The use of the name Ernst Abbe, a researcher, entrepreneur and social reformer, represents the University of Applied Sciences Jena fields of specialisation.

== Structure and Courses ==
The University of Applied Sciences Jena offers about 50 Bachelor's and Master's degree programs in the fields of technology, business, social affairs and health. They are all characterized by a very high practical relevance. The university ensures this in particular through its integration into various networks, the appointment of professors from industry as well as through project and research work, internships, excursions and theses with numerous cooperation partners. In addition, simulation games, case studies and practical lectures are integrated into the curriculum, interdisciplinary events are offered and coaching-based support services, such as those of the Career Service and the Start-up Service, are made available.

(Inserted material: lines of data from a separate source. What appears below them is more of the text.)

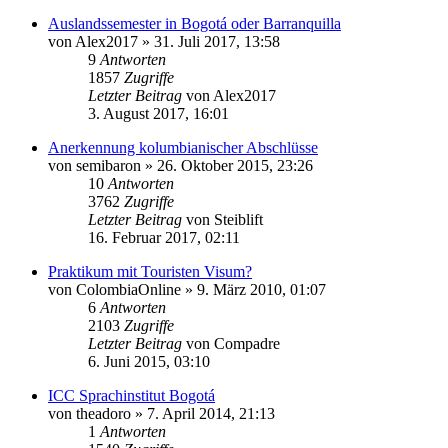
Auslandssemester in Bogotá oder Barranquilla
von
Alex2017
»
31. Juli 2017, 13:58
9
Antworten
1857
Zugriffe
Letzter Beitrag
von
Alex2017
3. August 2017, 16:01
Anerkennung kolumbianischer Abschlüsse
von
semibaron
»
26. Oktober 2015, 23:26
10
Antworten
3762
Zugriffe
Letzter Beitrag
von
Steiblift
16. Februar 2017, 02:11
Praktikum mit Touristen Visum?
von
ColombiaOnline
»
9. März 2010, 01:07
6
Antworten
2103
Zugriffe
Letzter Beitrag
von
Compadre
6. Juni 2015, 03:10
ICC Sprachinstitut Bogotá
von
theadoro
»
7. April 2014, 21:13
1
Antworten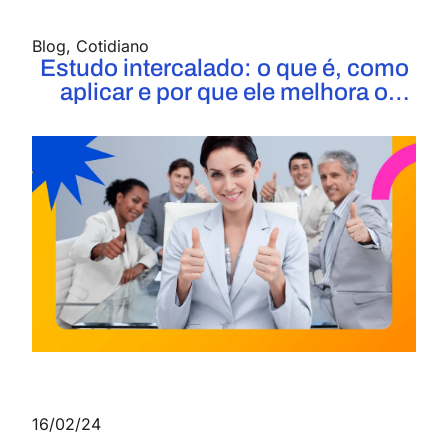
Blog
,
Cotidiano
Estudo intercalado: o que é, como
aplicar e por que ele melhora o
rendimento!
16/02/24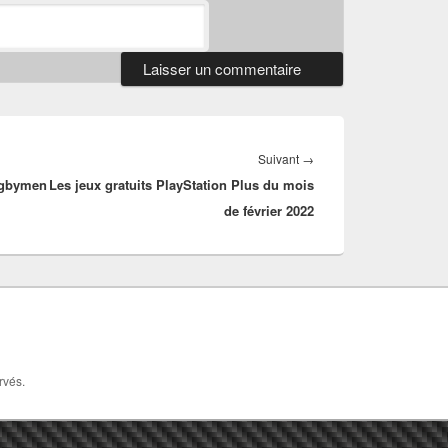
Article
Suivant
→
ugbymen
Les jeux gratuits PlayStation Plus du mois
suivant :
de février 2022
rvés.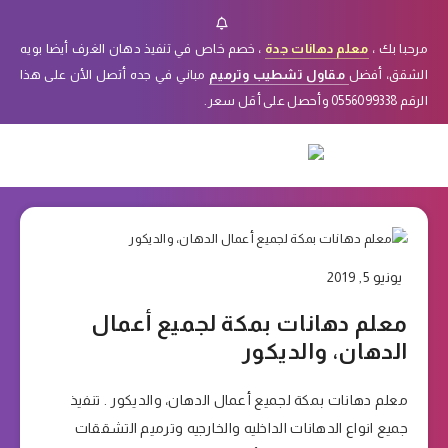
مرحبا بك ،
معلم دهانات جدة
، خصم خاص في تنفيذ دهان الغرف أيضا بويه
الشقق، أفضل
مقاول تشطيب وترميم
مباني في جده أتصل الأن على هذا
الرقم 0556099338 وأحصل على أقل سعر.
يونيو 5, 2019
معلم دهانات بمكة لجميع أعمال
الدهان، والديكور
معلم دهانات بمكة لجميع أعمال الدهان، والديكور . تنفيذ
جميع انواع الدهانات الداخليه والخارجيه وترميم التشققات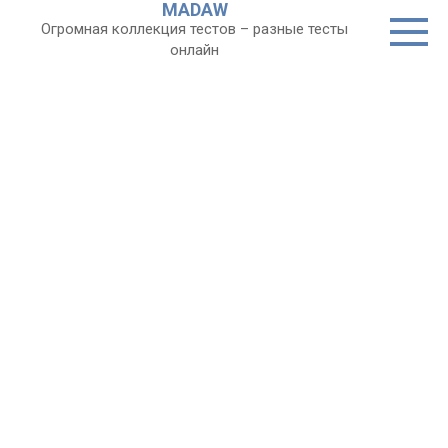
MADAW
Перейти
Огромная коллекция тестов – разные тесты
к
онлайн
контенту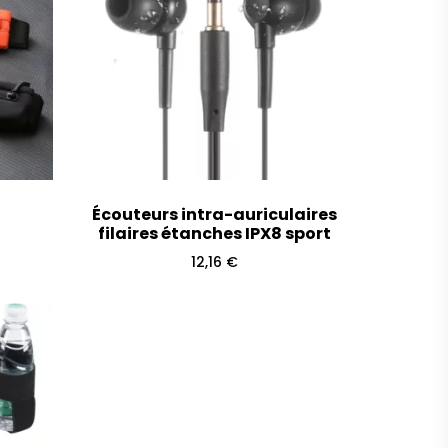
Écouteurs intra-auriculaires
filaires étanches IPX8 sport
12,16
€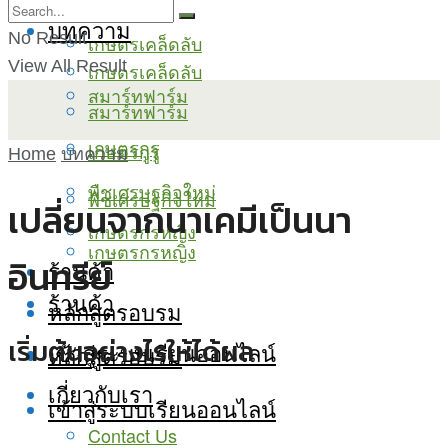
บทความ
No Result
เกษตรเคล็ดลับ
View All Result
เกษตรเคล็ดลับ
สมาร์ทฟาร์ม
สมาร์ทฟาร์ม
เกษตรกูรู
เกษตรกูรู
Home
บทความ
พืชเศรษฐกิจใหม่
พืชเศรษฐกิจใหม่
เปลี่ยนจากนาเคมีเป็นนา
เกษตรกรหญิง
เกษตรกรหญิง
อินทรีย์
ร้านค้า
ร้านค้า
หลักสูตรอบรม
เริ่มต้นอย่างไรให้ได้ผล
เข้าสู่ระบบเรียนออนไลน์
หลักสูตรอบรม
เกี่ยวกับเรา
เข้าสู่ระบบเรียนออนไลน์
Contact Us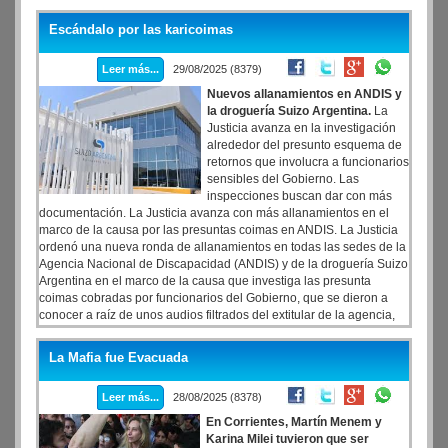
Escándalo por las karicoimas
Leer más...
29/08/2025 (8379)
Nuevos allanamientos en ANDIS y
la droguería Suizo Argentina.
La
Justicia avanza en la investigación
alrededor del presunto esquema de
retornos que involucra a funcionarios
sensibles del Gobierno. Las
inspecciones buscan dar con más
documentación. La Justicia avanza con más allanamientos en el
marco de la causa por las presuntas coimas en ANDIS. La Justicia
ordenó una nueva ronda de allanamientos en todas las sedes de la
Agencia Nacional de Discapacidad (ANDIS) y de la droguería Suizo
Argentina en el marco de la causa que investiga las presunta
coimas cobradas por funcionarios del Gobierno, que se dieron a
conocer a raíz de unos audios filtrados del extitular de la agencia,
Diego Spagnuolo. Por otro lado, el juez Sebastián Casanello y el
fiscal Franco Picardi dispusieron el levantamiento del secreto fiscal
La Mafia fue Evacuada
y bancario de Spagnuolo y de los directivos de empresa
farmacéutica.
Leer más...
28/08/2025 (8378)
En Corrientes, Martín Menem y
Karina Milei tuvieron que ser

The Bachelor's and Master's degree programs at University of Applied Sciences Jena meet high scientific standards and at the same time meet the practical requirements for specialists and managers of tomorrow.

The degree programmes are assigned to the following nine departments:
- Business Administration
- Electrical Engineering and Information Technology
- Fundamental Sciences
- Mechanical Engineering
- Medical Engineering and Biotechnology
- Health and Nursing
- SciTec (Science and Technology)
- Social Work
- Industrial Engineering

== Research, development and transfer ==
The research and development of University of Applied Sciences Jena includes four research priorities:
1. Precision Systems: Optics, measurement technology, sensor technology, aerospace electronics—fields closely linked to Jena as a technology hub
2. Technologies and Materials: Materials Research, Materials Science, Manufacturing Technology, Optical Technologies
3. Health and Sustainability: Medical Technology, Nursing Care, Sustainable System Solutions
4. Digitalisation: AI Applications, Digital Transformation, Industry 4.0

== International ==
The University of Applied Sciences Jena cooperates with numerous universities and research institutions worldwide. It thus promotes the exchange of students, scientists as well as ideas and know-how. The proportion of exchange students is rising continuously. Lecturers at University of Applied Sciences Jena also work temporarily at universities in Europe, Asia, Africa and America. This development is specifically promoted by numerous cooperation agreements. One focus of internationalisation is cooperation within the framework of the ERASMUS+ programme of the European Union. The proportion of international students is around 22%. Studying and internship abroad are integrated into the curriculum in some degree programs.

== Support for Graduate Students and Alumni ==
- Joint Doctoral Programs: Interested students have the opportunity to pursue a joint doctoral program. The university has contractual agreements with various other universities for this purpose.
- Alumni Network: Annual alumni gatherings provide opportunities for professional exchange and networking within the respective industry.
- Career Services and Startup Support: The university offers various counseling services to help students launch their careers.

== Campus ==
The campus of University of Applied Sciences Jena is located at Carl-Zeiss-Promenade in Jena, in the premises of Carl Zeiss AG. Located southwest of the city center of Jena, the university can be reached quickly. After refurbishment of the last building in October 2008 the campus with a size of 26,000 m^{2} has seven lecture halls, 124 laboratories and a total of 1,500 rooms. On the grounds of University of Applied Sciences Jena, the Studierendenwerk Thüringen operates two canteens and a dormitory. The library of the University of Applied Sciences Jena includes approximately 300,000 books, videos and CDs. Since June 1999, the University of Applied Sciences Jena has its own climatological station. The local climate is recorded and can be accessed on the Internet.